Quando il genitore eroga una somma di denaro per l’acquisto di un immobile in capo al figlio, se non risulta diversamente da una scrittura privata o da altri accordi di cui è possibile dare dimostrazione, si è in presenza non di un prestito o di un mutuo, ma di una donazione indiretta. In tal caso, il donante fornisce il denaro quale mezzo per l’acquisto del bene, che costituisce il fine della donazione. Non è, pertanto, possibile da parte del genitore ottenere la restituzione di quanto donato. Questo è quanto afferma il Tribunale di Reggio Calabria nella sentenza n. 754/2020.
La vicenda
La controversia prende le mosse dalla domanda giudiziale con la quale una coppia chiedeva la restituzione di 250 mila euro, corrisposti alla figlia e al genero per l’acquisto di un immobile del valore complessivo di 410 mila euro. L’ingente somma era stata versata direttamente al venditore dell’immobile con un bonifico bancario e con un assegno circolare, al fine di evitare che i convenuti fossero costretti a sottoscrivere un più oneroso mutuo.

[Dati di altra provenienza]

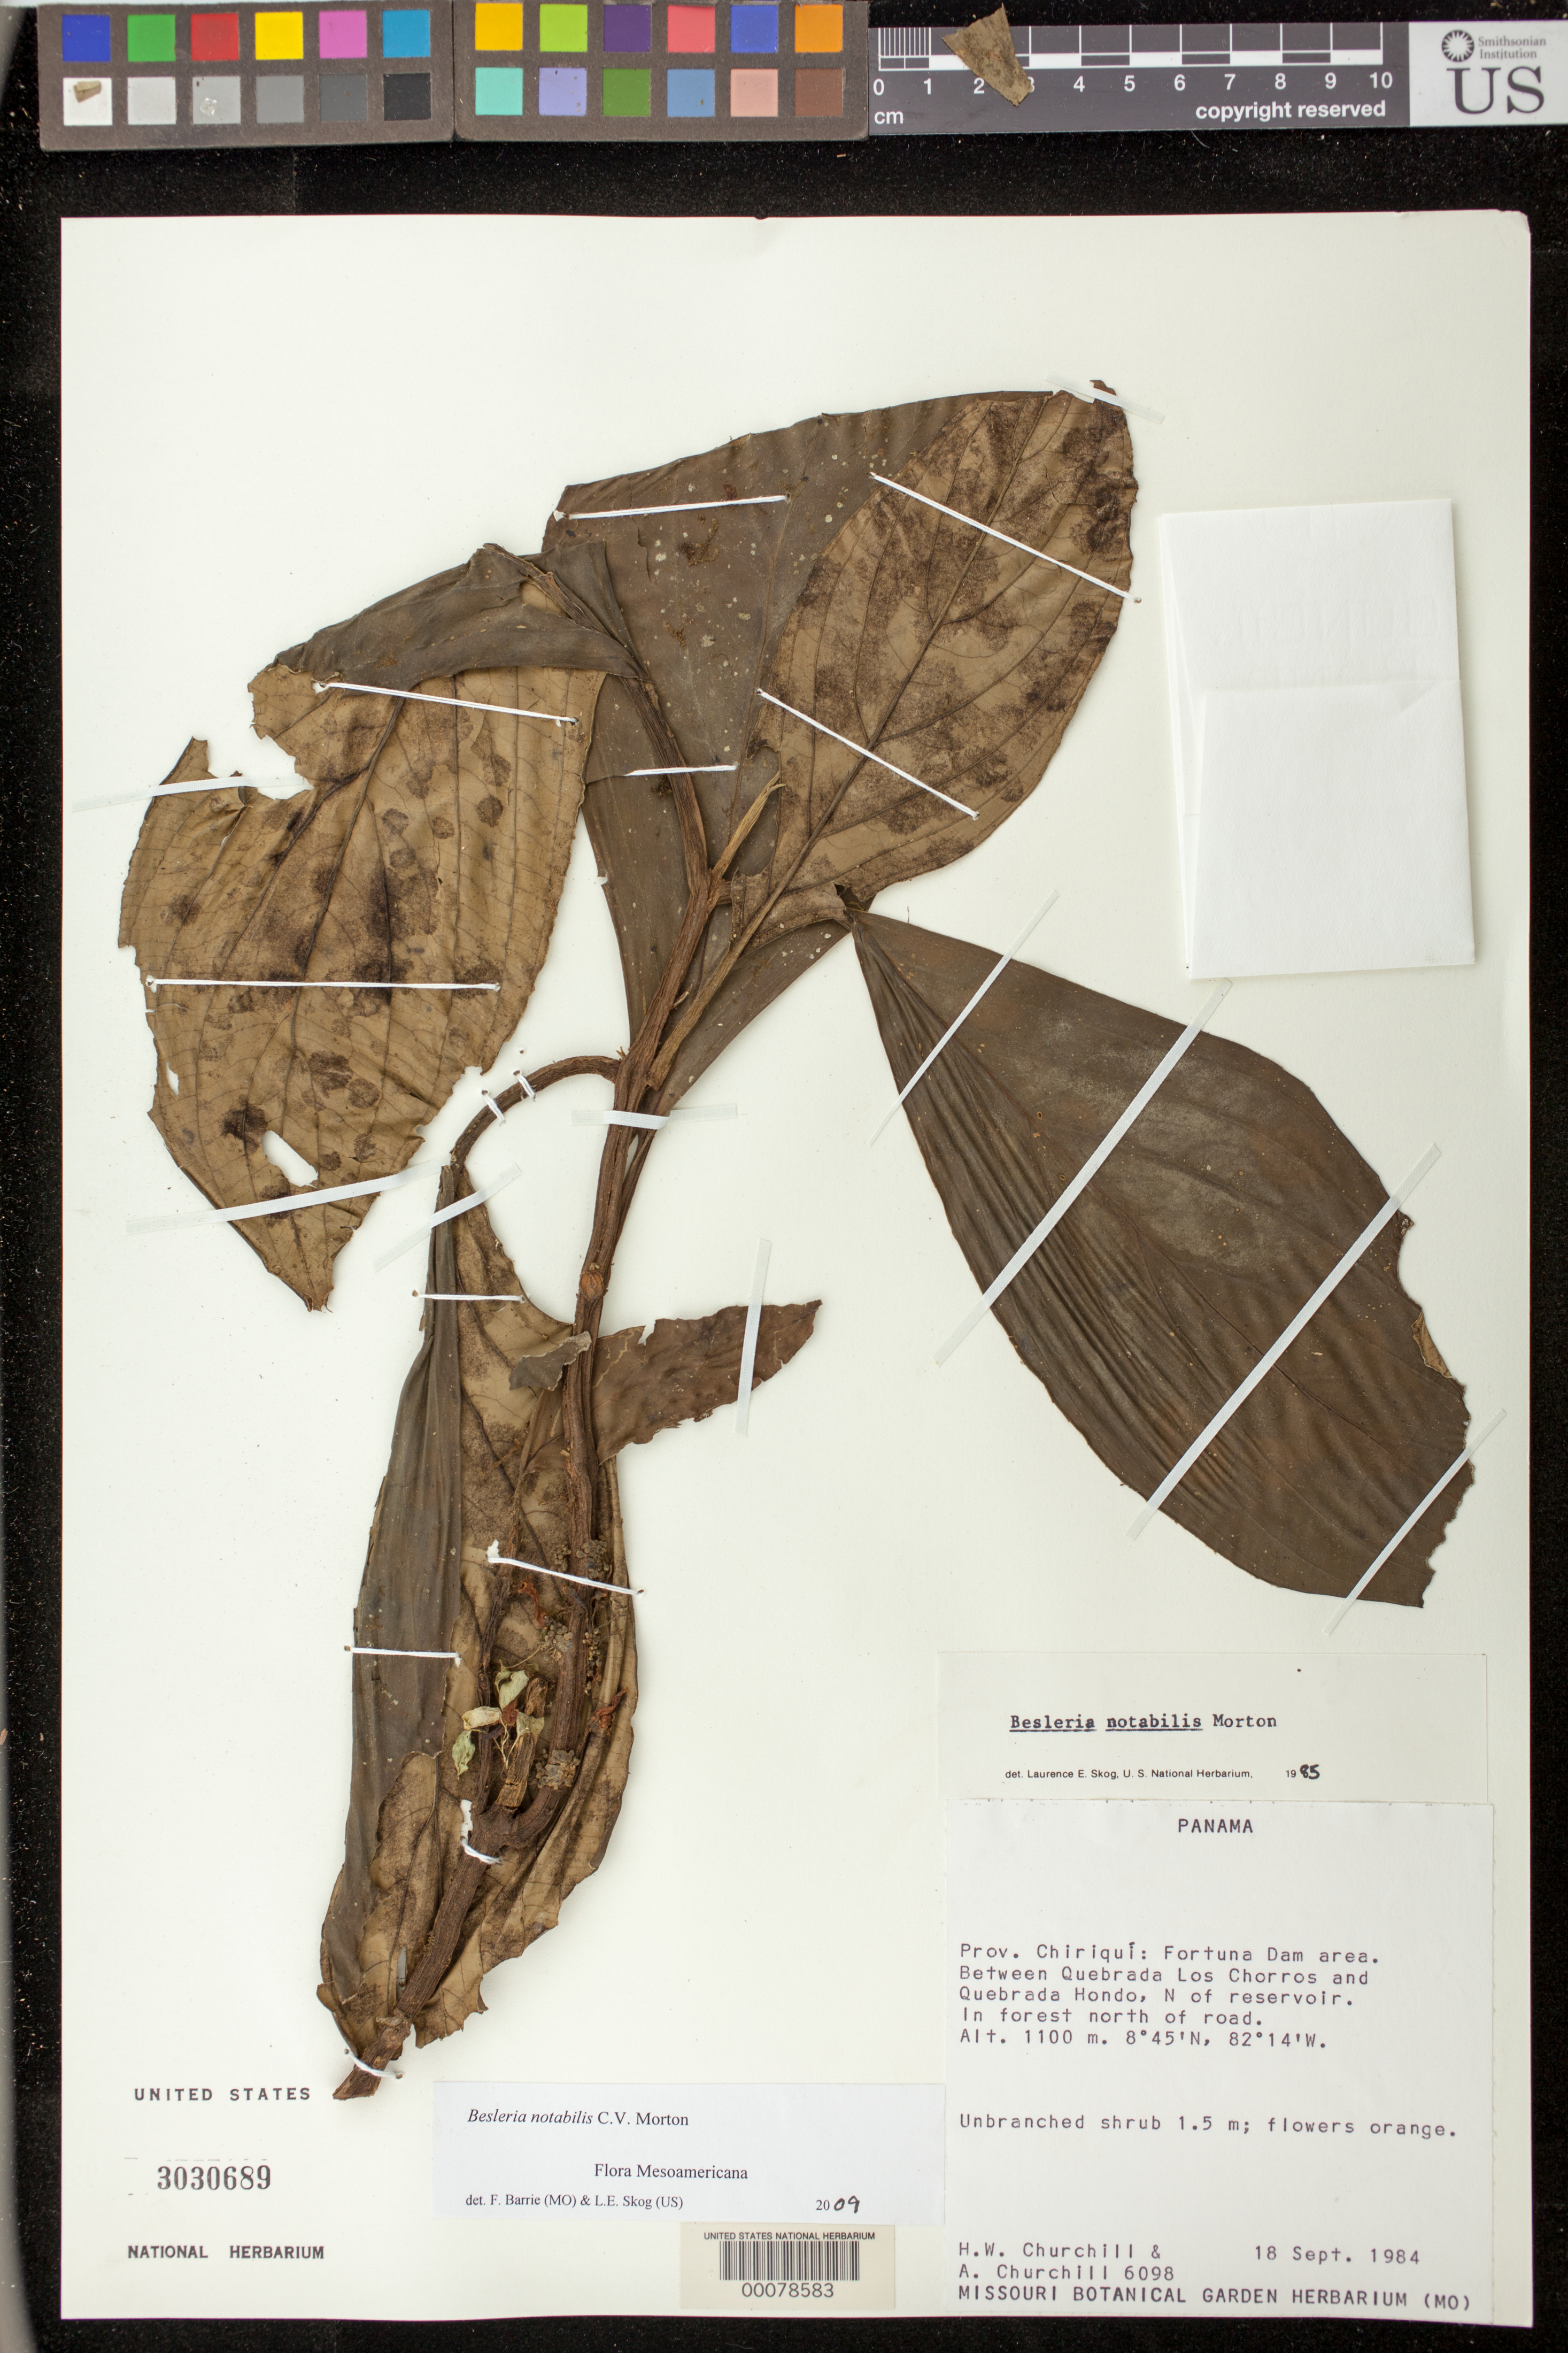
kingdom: Plantae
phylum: Tracheophyta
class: Magnoliopsida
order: Lamiales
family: Gesneriaceae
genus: Besleria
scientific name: Besleria notabilis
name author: C.V. Morton in Standl.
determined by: Skog, Laurence E.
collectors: H. Churchill & A. Churchill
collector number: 6098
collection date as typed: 18 Sep 1984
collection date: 1984-09-18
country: Panama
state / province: Chiriquí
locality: Fortuna dam area, between Quebrada Los Chorros and Quebrada Hondo, N of Reservoir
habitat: In forest north of road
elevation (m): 1100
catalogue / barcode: US 3030689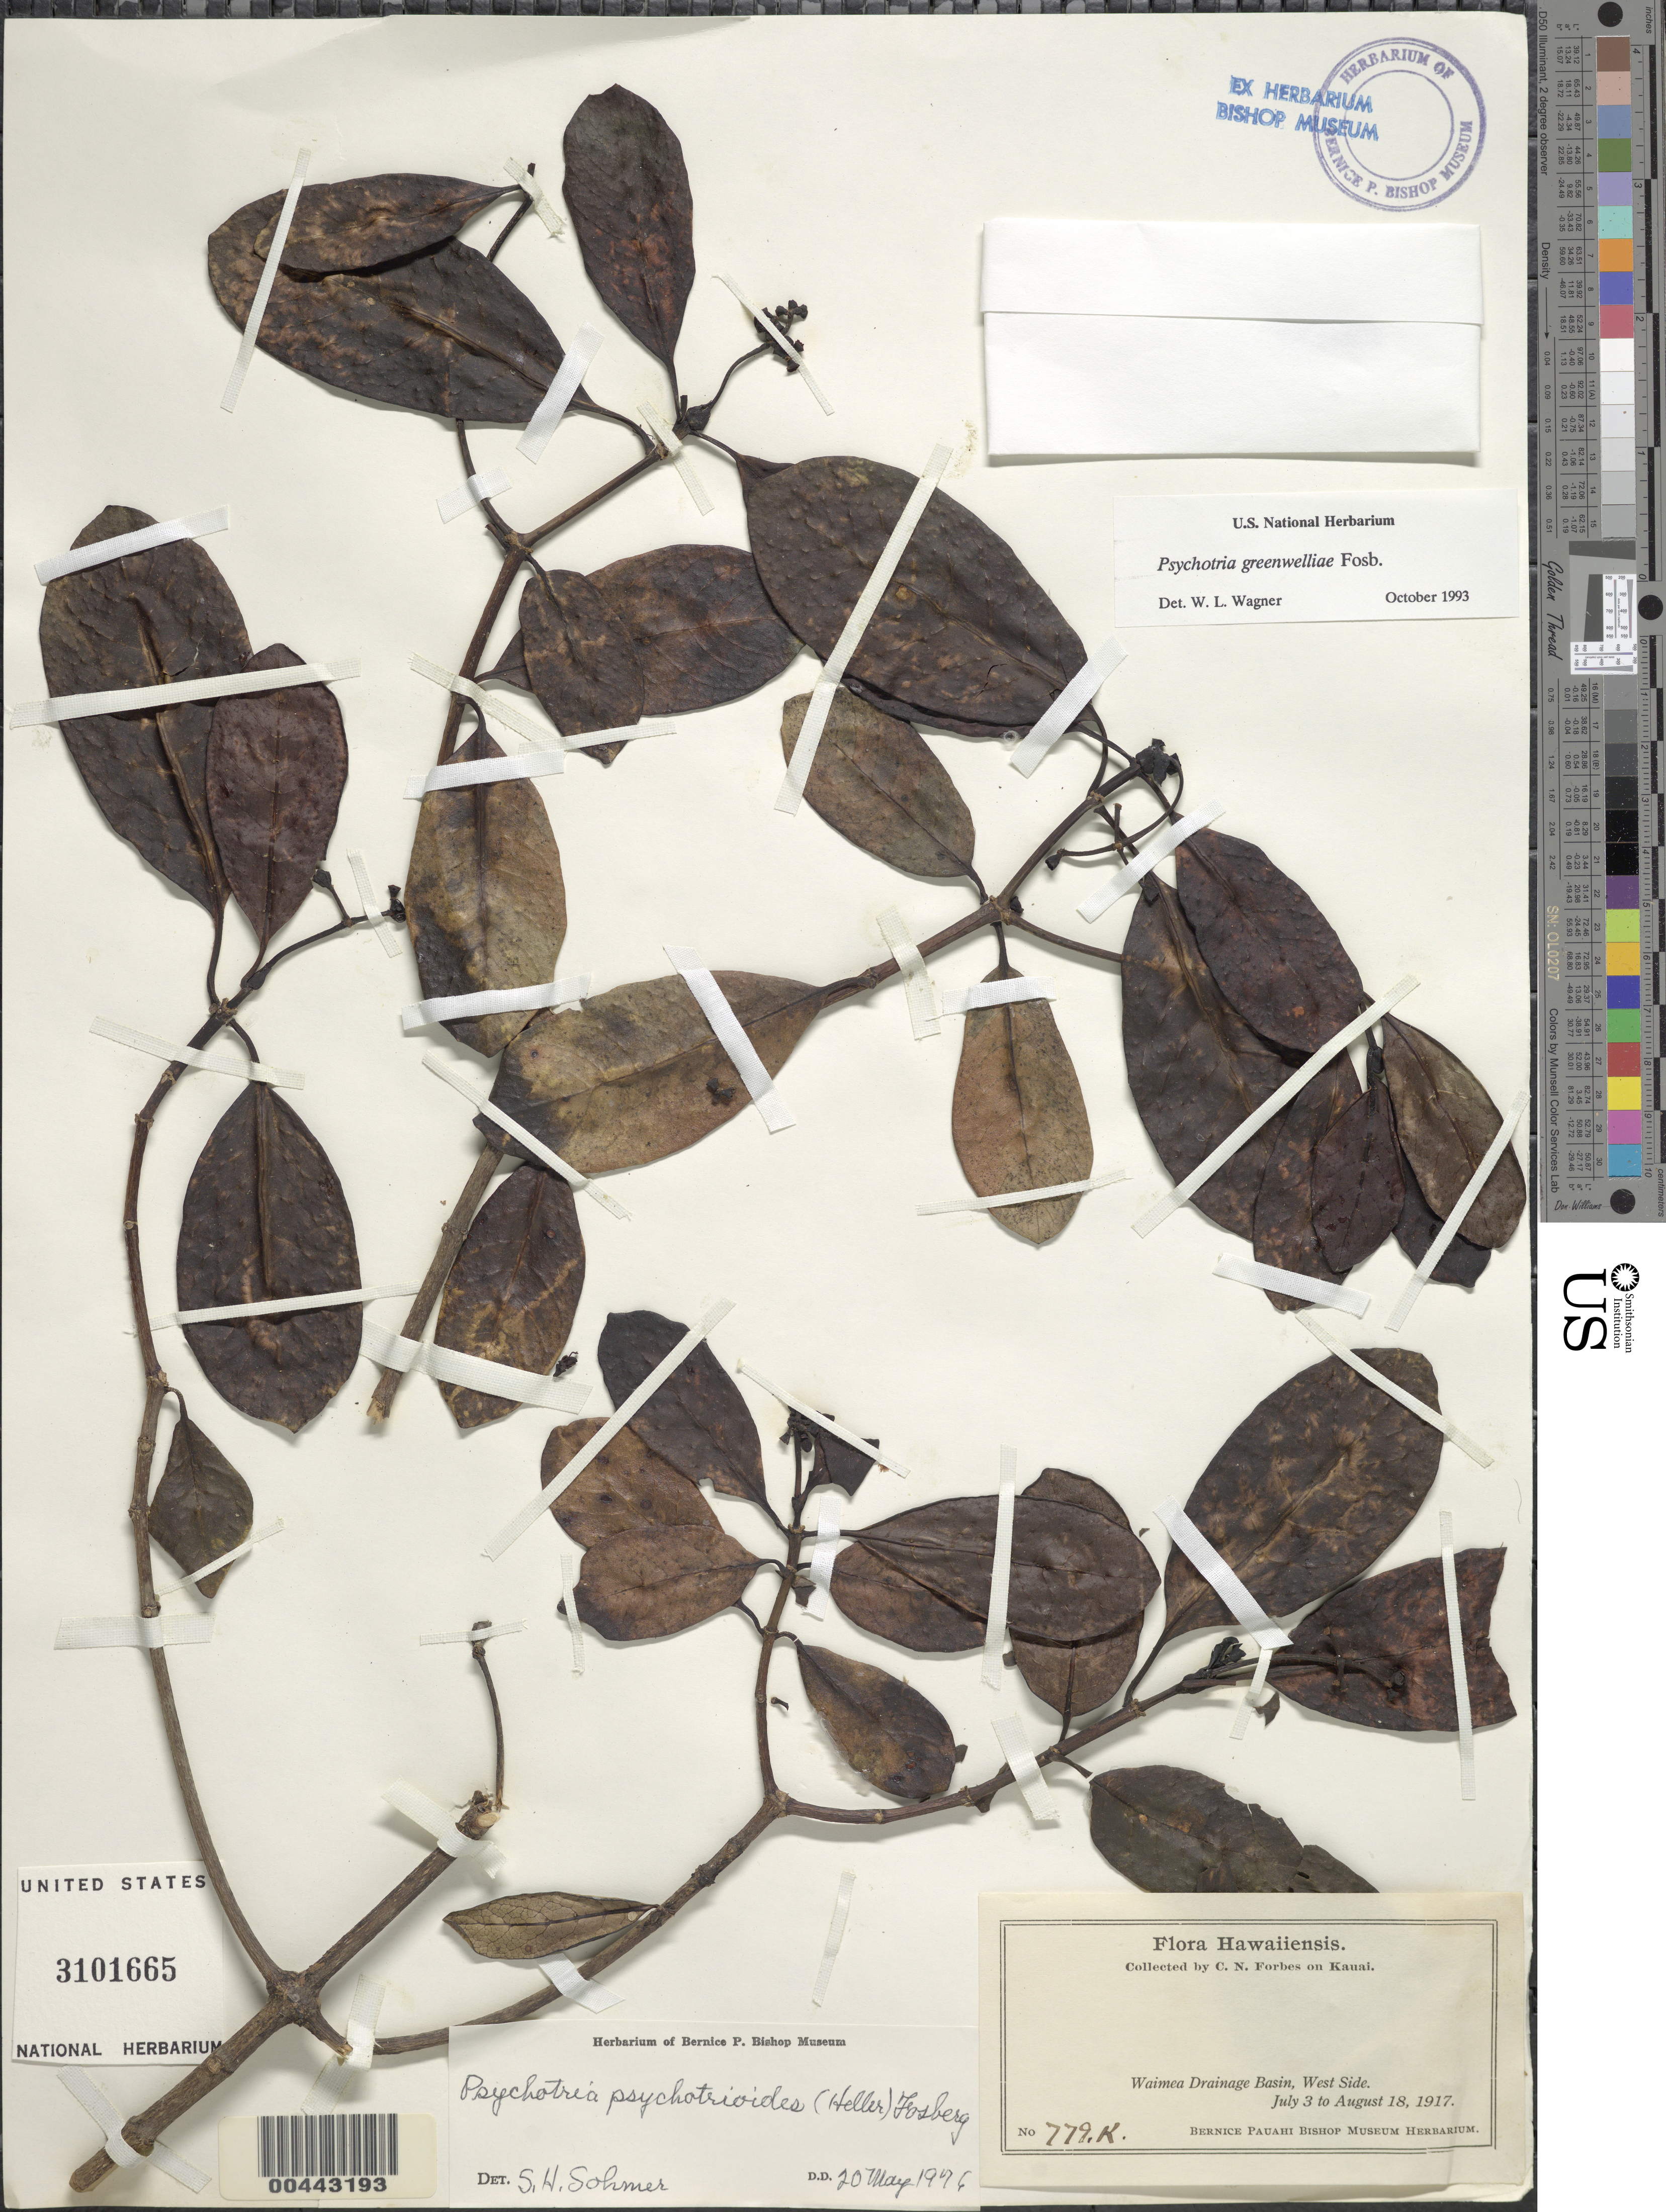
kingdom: Plantae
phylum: Tracheophyta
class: Magnoliopsida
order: Gentianales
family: Rubiaceae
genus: Psychotria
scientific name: Psychotria greenwelliae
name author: Fosberg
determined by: Wagner, W. L., (BOT), Smithsonian Institution - National Museum of Natural History (UNITED STATES)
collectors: C. N. Forbes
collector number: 779.K.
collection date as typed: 3 Jul 1917 to 18 Aug 1917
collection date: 1917-07-03/1917-08-18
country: United States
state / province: Hawaii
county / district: Kauai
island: Kaua'i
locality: Waimea Drainage Basin, West Side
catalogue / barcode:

Si costituiva in giudizio soltanto il genero, nel frattempo separatosi giudizialmente dalla figlia degli attori, il quale riteneva che la suddetta dazione fosse qualificabile come un atto di liberalità, avvenuto in un contesto familiare, e non come un prestito con obbligo di restituzione. Ad ogni modo, beneficiaria della dazione doveva considerarsi la figlia degli attori, posto che i 160 mila euro restanti per l’acquisto della casa erano stati versati di tasca sua. Inoltre, perlomeno dubbie erano le tempistiche della richiesta di restituzione: subito dopo la separazione dei coniugi e subito prima dello spirare del termine decennale di prescrizione per la restituzione.
La donazione indiretta
Tali rilievi vengono valorizzati dal Tribunale, il quale respinge la domanda degli ex suoceri. Costoro, infatti, non hanno supportato sul piano probatorio la ricostruzione fattuale della vicenda, non essendo emerso in sede istruttoria che gli stessi avessero prestato la somma ai convenuti. Non vi è traccia, infatti, di una scrittura privata – «come è solito avvenire nella prassi anche tra parenti» – che provi i termini di tale accordo, i tempi e le modalità di restituzione.
Ebbene, per il giudice nella vicenda «si individuano gli elementi di una c.d. donazione indiretta, ossia di un atto di liberalità non donativo in cui il donante raggiunge lo scopo di arricchire un’altra persona servendosi di atti che hanno una causa diversa da quella del contratto di donazione». Essa si identifica «in ogni negozio che, pur non avendo la forma della donazione, sia mosso da fine di liberalità e abbia lo scopo e l’effetto di arricchire gratuitamente il beneficiario». Anzi, sottolinea il Tribunale, il caso di specie configura una delle ipotesi più diffuse di donazione indiretta, ovvero quella in cui «il genitore corrisponde direttamente al venditore il prezzo per un immobile che viene acquistato e intestato al figlio o mette a disposizione del figlio la provvista di denaro per l’acquisto dell’immobile». E ciò vale anche «quando il donante paghi soltanto una parte del prezzo della relativa compravendita dovuto dal donatario, laddove sia dimostrato lo specifico collegamento tra dazione e successivo impiego delle somme».
Pertanto, conclude il Tribunale, nella fattispecie si riscontra lo schema tipico della donazione indiretta, anche avuto riguardo la qualità dei soggetti protagonisti della vicenda, sicché non può essere domandata la restituzione della somma in tal modo donata.